CD19 isoforms lacking the CART-19 epitope exist before any therapy in children and adults. Expression of CD19 isoforms was analyzed by RT-PCR with a primer pair amplifying exon1–5 in 3 pediatric leukemia patients (A), 6 controls (B), and 6 adult leukemia patients (D). The numbers of the pediatric patients (P), controls (C), and adult patients (A) according to Tables 1–3 are shown. bm indicates bone marrow; pb, peripheral blood. The full-length (fl)-, ex2part-, and Δex2-CD19 isoforms are indicated. Expression of the CD19 ex2part-isoform, the Δex2-isoform, and CD19 ex8–9 in pediatric patients and controls (C) and adult patients (E) was analyzed by qRT-PCR. The percentage of the expression of the isoforms relative to CD19 ex8–9 is shown. Expression analysis was done in triplicates.

FIGURE 2

The CD19 isoform lacking the membrane and cytosolic domains is not expressed at the time of diagnosis in children. Expression of CD19 isoforms was analyzed by RT-PCR with a primer pair amplifying exon4–8 in 14 pediatric leukemia patients (A), 6 controls (B), and 6 adult leukemia patients (C). The full-length (fl) plus a new isoform of 800 bp are indicated. The position of the expected ∆ex5–6 isoform is also indicated. The size of 500 bp is indicated for adult patients. The numbers of the pediatric patients (P), controls (C), and adult patients (A) according to Tables 1–3 are shown. bm indicates bone marrow; pb, peripheral blood.

FIGURE 3

CD19 isoforms lacking the CART-19 epitope are specifically expressed in leukemic blasts.

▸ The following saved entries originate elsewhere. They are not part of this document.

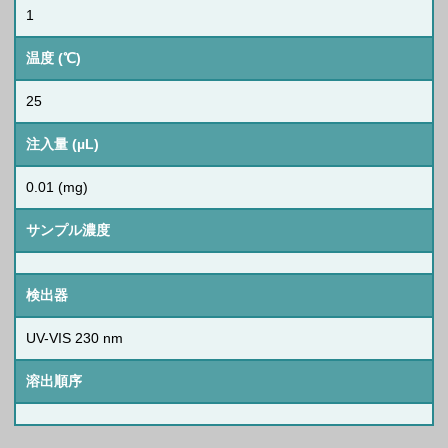
1
温度 (℃)
25
注入量 (µL)
0.01 (mg)
サンプル濃度
検出器
UV-VIS 230 nm
溶出順序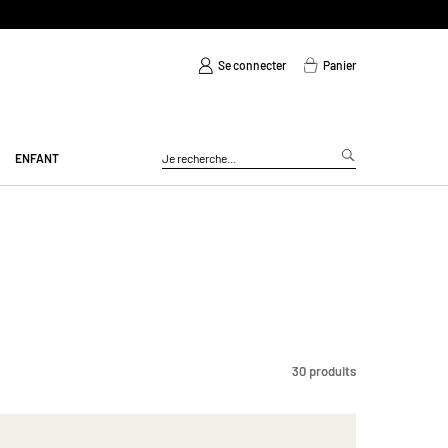
Se connecter
Panier
ENFANT
30
30
produits
produits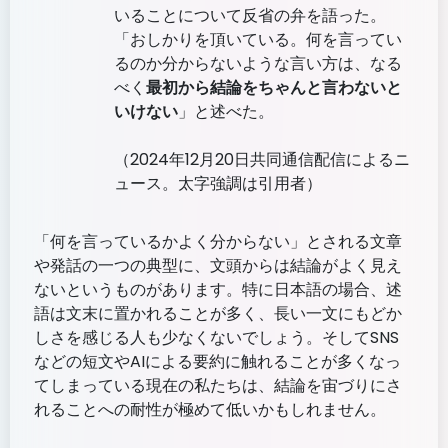
いることについて反省の弁を語った。
「おしかりを頂いている。何を言ってい
るのか分からないような言い方は、なる
べく
最初から結論をちゃんと言わないと
いけない
」と述べた。
（2024年12月20日共同通信配信によるニ
ュース。太字強調は引用者）
「何を言っているかよく分からない」とされる文章
や発話の一つの典型に、文頭からは結論がよく見え
ないというものがあります。特に日本語の場合、述
語は文末に置かれることが多く、長い一文にもどか
しさを感じる人も少なくないでしょう。そしてSNS
などの短文やAIによる要約に触れることが多くなっ
てしまっている現在の私たちは、結論を宙づりにさ
れることへの耐性が極めて低いかもしれません。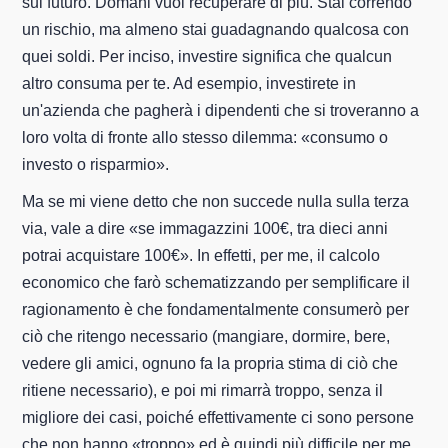
sul futuro. Domani vuoi recuperare di più. Stai correndo
un rischio, ma almeno stai guadagnando qualcosa con
quei soldi. Per inciso, investire significa che qualcun
altro consuma per te. Ad esempio, investirete in
un'azienda che pagherà i dipendenti che si troveranno a
loro volta di fronte allo stesso dilemma: «consumo o
investo o risparmio».
Ma se mi viene detto che non succede nulla sulla terza
via, vale a dire «se immagazzini 100€, tra dieci anni
potrai acquistare 100€». In effetti, per me, il calcolo
economico che farò schematizzando per semplificare il
ragionamento è che fondamentalmente consumerò per
ciò che ritengo necessario (mangiare, dormire, bere,
vedere gli amici, ognuno fa la propria stima di ciò che
ritiene necessario), e poi mi rimarrà troppo, senza il
migliore dei casi, poiché effettivamente ci sono persone
che non hanno «troppo» ed è quindi più difficile per me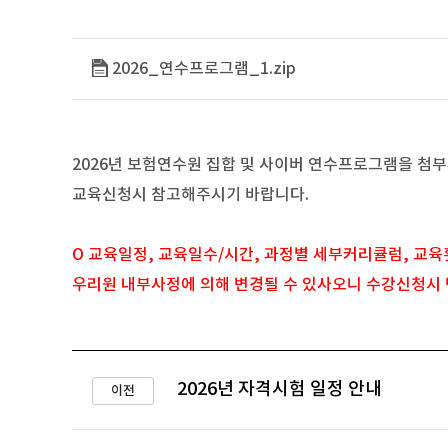
2026_연수프로그램_1.zip
2026년 보험연수원 집합 및 사이버 연수프로그램을 첨
교육신청시 참고해주시기 바랍니다.
O 교육일정, 교육일수/시간, 과정별 세부커리큘럼, 교육
우리원 내부사정에 의해 변경될 수 있사오니 수강신청시 
2026년 자격시험 일정 안내
이전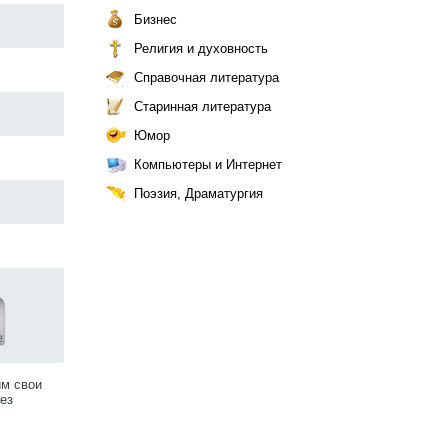
Бизнес
Религия и духовность
Справочная литература
Старинная литература
Юмор
Компьютеры и Интернет
Поэзия, Драматургия
им свои
ез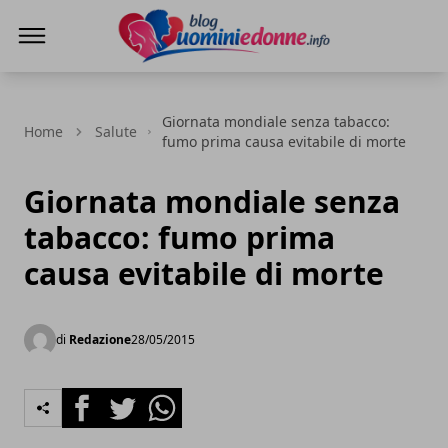
Blog Uomini e Donne
Giornata mondiale senza tabacco:
Home
Salute
fumo prima causa evitabile di morte
Giornata mondiale senza
tabacco: fumo prima
causa evitabile di morte
di
Redazione
28/05/2015
Facebook
Twitter
Whatsapp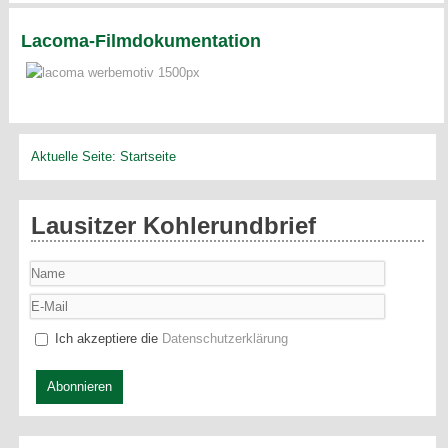
Lacoma-Filmdokumentation
Aktuelle Seite:
Startseite
Lausitzer Kohlerundbrief
Ich akzeptiere die
Datenschutzerklärung
Abonnieren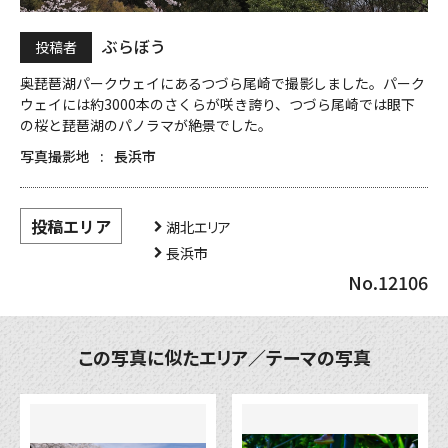
ぶらぼう
投稿者
奥琵琶湖パークウェイにあるつづら尾崎で撮影しました。パーク
ウェイには約3000本のさくらが咲き誇り、つづら尾崎では眼下
の桜と琵琶湖のパノラマが絶景でした。
写真撮影地
長浜市
投稿エリア
湖北エリア
長浜市
No.12106
この写真に似たエリア／テーマの写真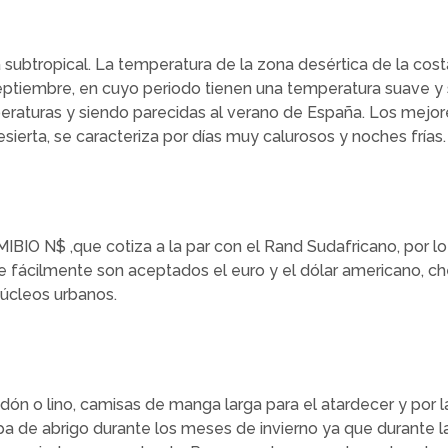
 subtropical. La temperatura de la zona desértica de la costa
eptiembre, en cuyo periodo tienen una temperatura suave y
eraturas y siendo parecidas al verano de España. Los mejor
esierta, se caracteriza por días muy calurosos y noches frías.
IBIO N$ ,que cotiza a la par con el Rand Sudafricano, por
fácilmente son aceptados el euro y el dólar americano, che
núcleos urbanos.
n o lino, camisas de manga larga para el atardecer y por la
a de abrigo durante los meses de invierno ya que durante 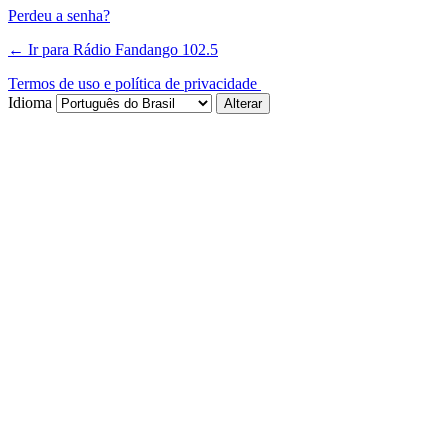
Perdeu a senha?
← Ir para Rádio Fandango 102.5
Termos de uso e política de privacidade
Idioma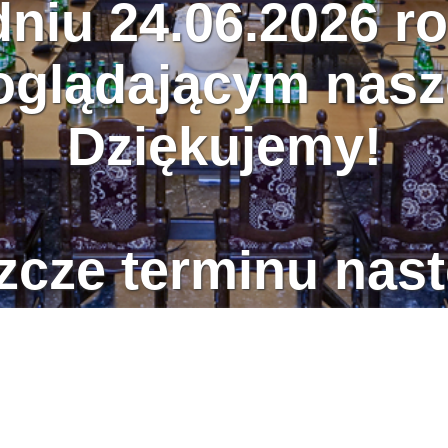
dniu 24.06.2026 ro
glądającym nasz
Dziękujemy!
zcze terminu nast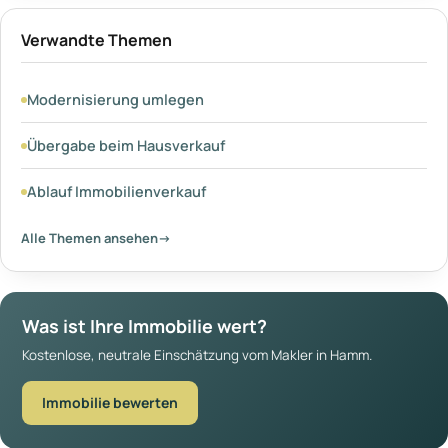
Verwandte Themen
Modernisierung umlegen
Übergabe beim Hausverkauf
Ablauf Immobilienverkauf
Alle Themen ansehen
→
Was ist Ihre Immobilie wert?
Kostenlose, neutrale Einschätzung vom Makler in Hamm.
Immobilie bewerten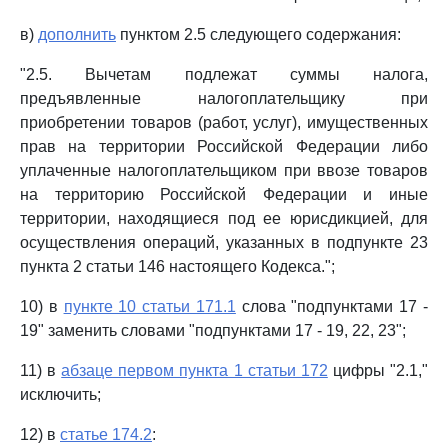
в)
дополнить
пунктом 2.5 следующего содержания:
"2.5. Вычетам подлежат суммы налога,
предъявленные налогоплательщику при
приобретении товаров (работ, услуг), имущественных
прав на территории Российской Федерации либо
уплаченные налогоплательщиком при ввозе товаров
на территорию Российской Федерации и иные
территории, находящиеся под ее юрисдикцией, для
осуществления операций, указанных в подпункте 23
пункта 2 статьи 146 настоящего Кодекса.";
10) в
пункте 10 статьи 171.1
слова "подпунктами 17 -
19" заменить словами "подпунктами 17 - 19, 22, 23";
11) в
абзаце первом пункта 1 статьи 172
цифры "2.1,"
исключить;
12) в
статье 174.2
: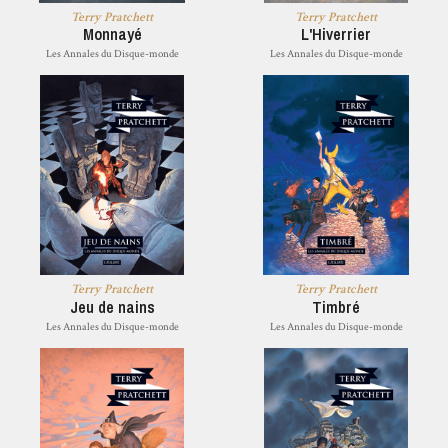
Terry Pratchett
Terry Pratchett
Monnayé
L'Hiverrier
Les Annales du Disque-monde
Les Annales du Disque-monde
Terry Pratchett
Terry Pratchett
Jeu de nains
Timbré
Les Annales du Disque-monde
Les Annales du Disque-monde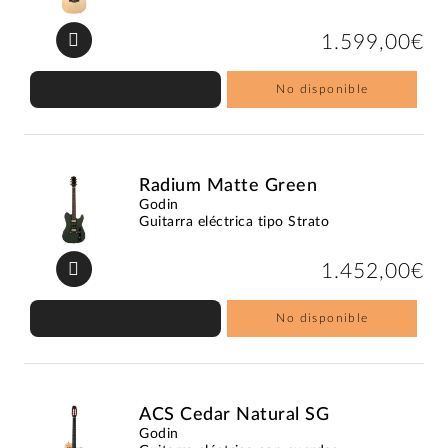
1.599,00€
No disponible
Radium Matte Green
Godin
Guitarra eléctrica tipo Strato
1.452,00€
No disponible
ACS Cedar Natural SG
Godin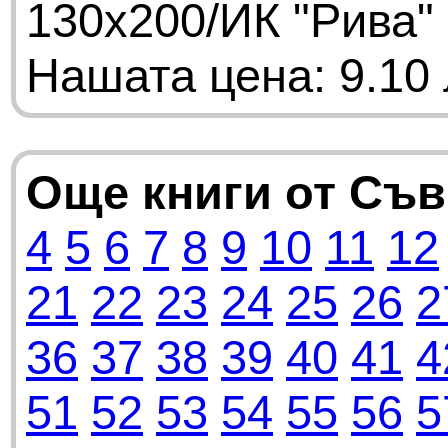
130х200/ИК "Рива"
Нашата цена: 9.10 
Още книги от Съ
4
5
6
7
8
9
10
11
12
21
22
23
24
25
26
2
36
37
38
39
40
41
4
51
52
53
54
55
56
5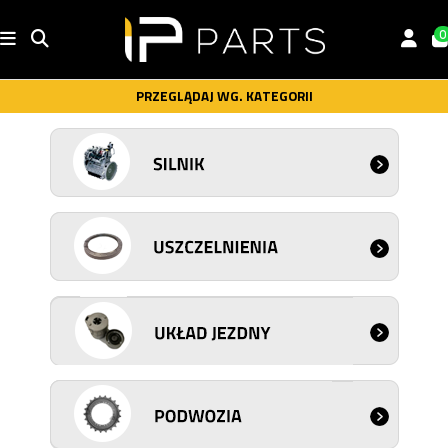
0
PRZEGLĄDAJ WG. KATEGORII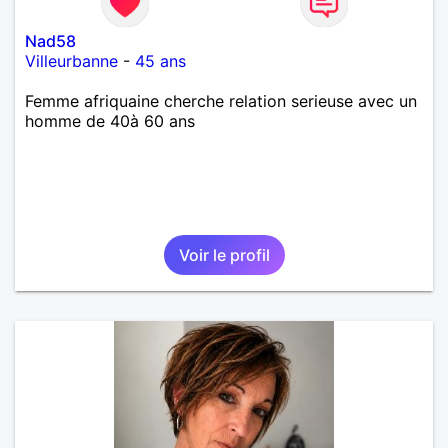
Nad58
Villeurbanne
-
45 ans
Femme afriquaine cherche relation serieuse avec un
homme de 40à 60 ans
Voir le profil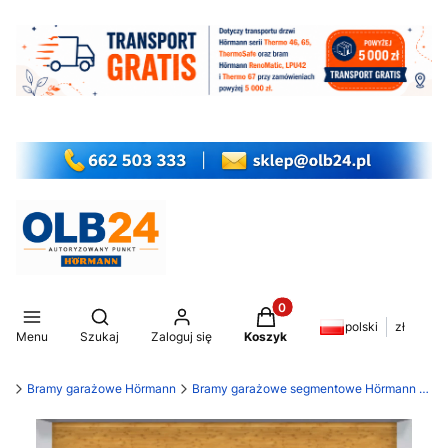
Produkty w koszyku: 0. Z
Otwórz wyszukiwarkę
polski
zł
Menu
Szukaj
Zaloguj się
Koszyk
my
Bramy garażowe Hörmann
Bramy garażowe segmentowe Hörmann LPU 42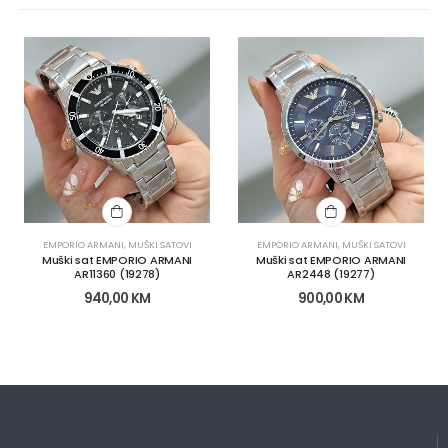
EMPORIO ARMANI
,
MUŠKI SATOVI
EMPORIO ARMANI
,
MUŠKI SATOVI
Muški sat EMPORIO ARMANI
Muški sat EMPORIO ARMANI
AR11360 (19278)
AR2448 (19277)
940,00
KM
900,00
KM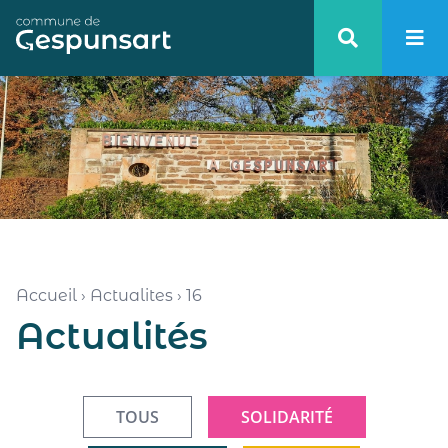
Haut de page
Accueil
›
Actualites
›
16
Actualités
TOUS
SOLIDARITÉ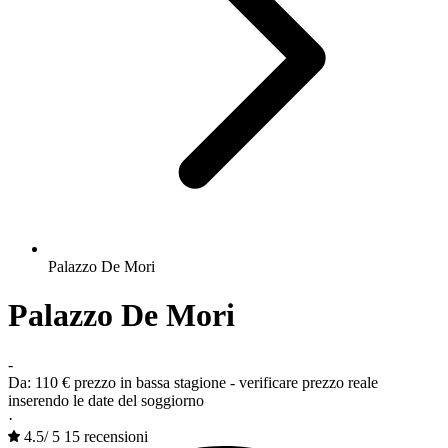
Palazzo De Mori
Palazzo De Mori
-
Da:
110 €
prezzo in bassa stagione - verificare prezzo reale
inserendo le date del soggiorno
·
4.5
/
5
15 recensioni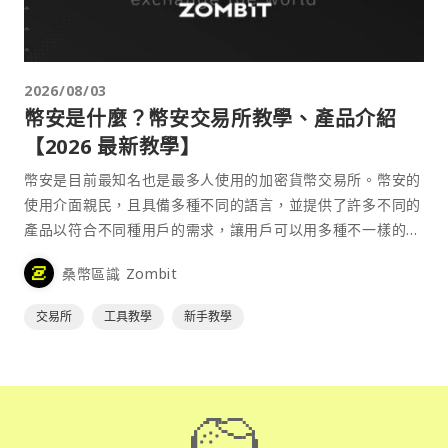
2026/08/03
幣安是什麼？幣安交易所教學、產品介紹
【2026 最新教學】
幣安是目前最知名也是最多人使用的加密貨幣交易所。幣安的
使用介面親民，且具備多種不同的語言，並提供了許多不同的
產品以符合不同種用戶的需求，讓用戶可以用多種不一樣的方
式來參與加密貨幣市場。
桑幣區識 Zombit
交易所
工具教學
新手教學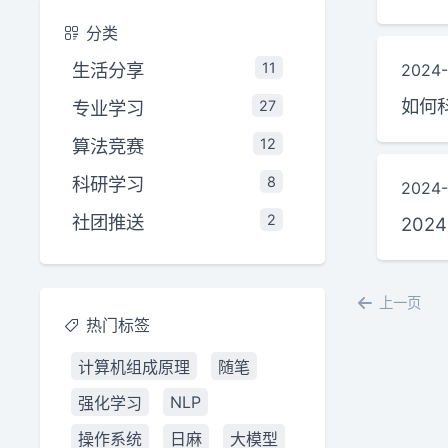
分类
生活分享
11
2024-
如何
专业学习
27
算法竞赛
12
科研学习
8
2024-
社团推送
2
202
上一页
热门标签
计算机组成原理
随笔
NLP
强化学习
操作系统
日麻
大模型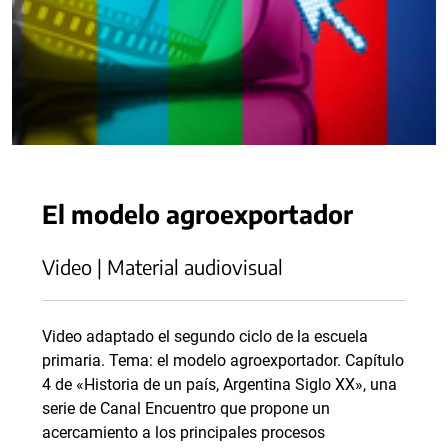
El modelo agroexportador
Video | Material audiovisual
Video adaptado el segundo ciclo de la escuela
primaria. Tema: el modelo agroexportador. Capítulo
4 de «Historia de un país, Argentina Siglo XX», una
serie de Canal Encuentro que propone un
acercamiento a los principales procesos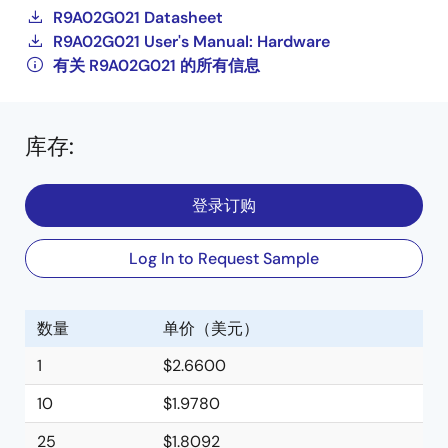
R9A02G021 Datasheet
R9A02G021 User's Manual: Hardware
有关 R9A02G021 的所有信息
库存
:
登录订购
Log In to Request Sample
数量
单价（美元）
1
$2.6600
10
$1.9780
25
$1.8092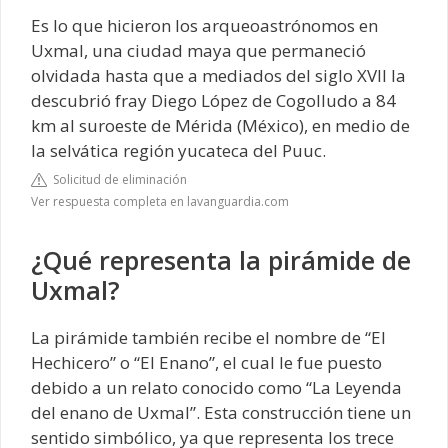
Es lo que hicieron los arqueoastrónomos en
Uxmal, una ciudad maya que permaneció
olvidada hasta que a mediados del siglo XVII la
descubrió fray Diego López de Cogolludo a 84
km al suroeste de Mérida (México), en medio de
la selvática región yucateca del Puuc.
Solicitud de eliminación
Ver respuesta completa en lavanguardia.com
¿Qué representa la pirámide de
Uxmal?
La pirámide también recibe el nombre de “El
Hechicero” o “El Enano”, el cual le fue puesto
debido a un relato conocido como “La Leyenda
del enano de Uxmal”. Esta construcción tiene un
sentido simbólico, ya que representa los trece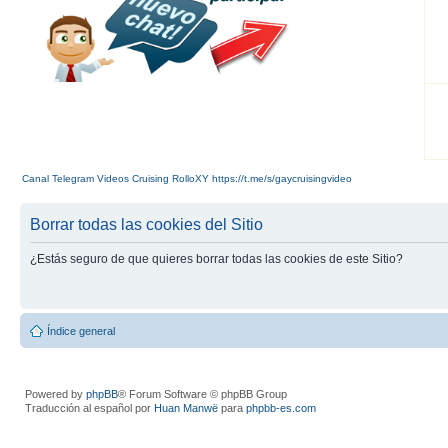
Canal Telegram Videos Cruising RolloXY https://t.me/s/gaycruisingvideo
Borrar todas las cookies del Sitio
¿Estás seguro de que quieres borrar todas las cookies de este Sitio?
Índice general
Powered by
phpBB
® Forum Software © phpBB Group
Traducción al español por
Huan Manwë
para
phpbb-es.com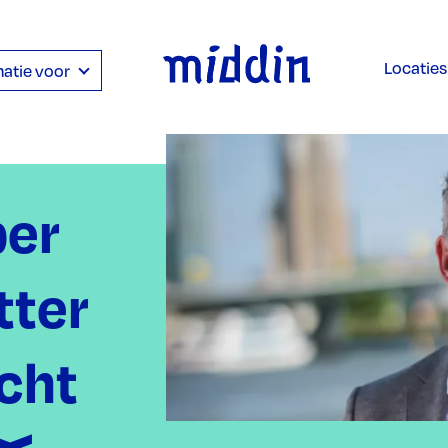
Locaties
atie voor
per
tter
icht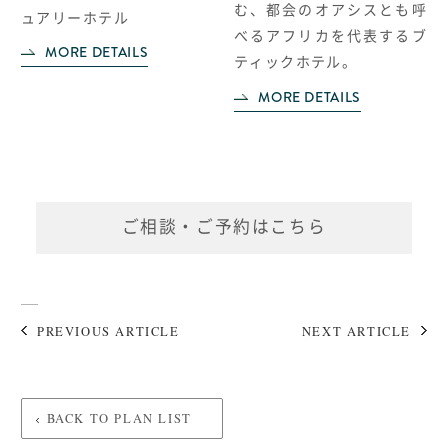
む、都会のオアシスとも呼
ュアリーホテル
べるアフリカを代表するブ
MORE DETAILS
ティックホテル。
MORE DETAILS
ご相談・ご予約はこちら
PREVIOUS ARTICLE
NEXT ARTICLE
BACK TO PLAN LIST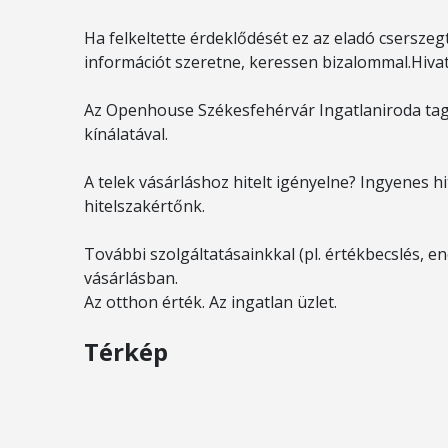
Ha felkeltette érdeklődését ez az eladó csersze
információt szeretne, keressen bizalommal.Hiva
Az Openhouse Székesfehérvár Ingatlaniroda tag
kínálatával.
A telek vásárláshoz hitelt igényelne? Ingyenes 
hitelszakértőnk.
További szolgáltatásainkkal (pl. értékbecslés, ene
vásárlásban.
Az otthon érték. Az ingatlan üzlet.
Térkép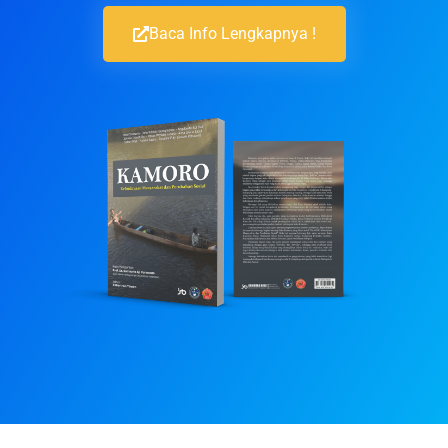
Baca Info Lengkapnya !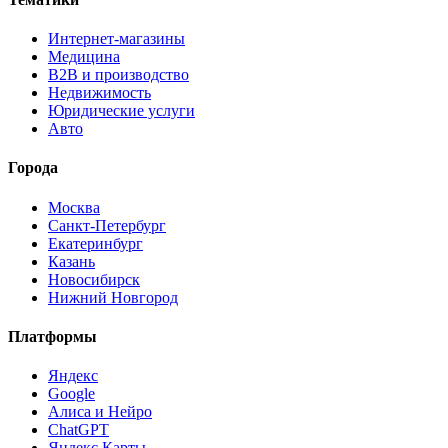
Интернет-магазины
Медицина
B2B и производство
Недвижимость
Юридические услуги
Авто
Города
Москва
Санкт-Петербург
Екатеринбург
Казань
Новосибирск
Нижний Новгород
Платформы
Яндекс
Google
Алиса и Нейро
ChatGPT
Яндекс Карты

A, Expression of the CD 19 ex2part-isoform, the ∆ex2-isoform, and CD19 ex8–9 in 3 pediatric (P) and 2 adult patients (A) after cell sorting was analyzed by qRT-PCR. The percentage of the expression of the isoforms relative to CD19 ex8–9 is shown. Expression analysis was done in triplicates. Expression of CD19 isoforms was analyzed by polymerase chain reaction with a primer pair amplifying exon4–8 in 3 pediatric leukemia patients (B) and 2 adult leukemia patients (C). The full-length (fl) plus a new isoform of 800 bp are indicated. The position of the expected ∆ex5–6 isoform is also indicated. The size of 500 bp is indicated for adult patients. The numbers of the pediatric patients (P) and adult patients (A) according to Tables 1 and 3 are shown. bm indicates bone marrow.

FIGURE 4

The CD19 ex2part-isoform leads to a truncated protein. A, Alignment of the CD19 ex2part-isoform sequence against the wild-type CD19 (NM_001770.5). B, Protein sequence of ex2part and wild-type exon2 (ex2). C, UCSC browser showing the CD19 gene structure, acetylation of H3K27 (H3K27ac), and DNase 1 hypersensitive peaks.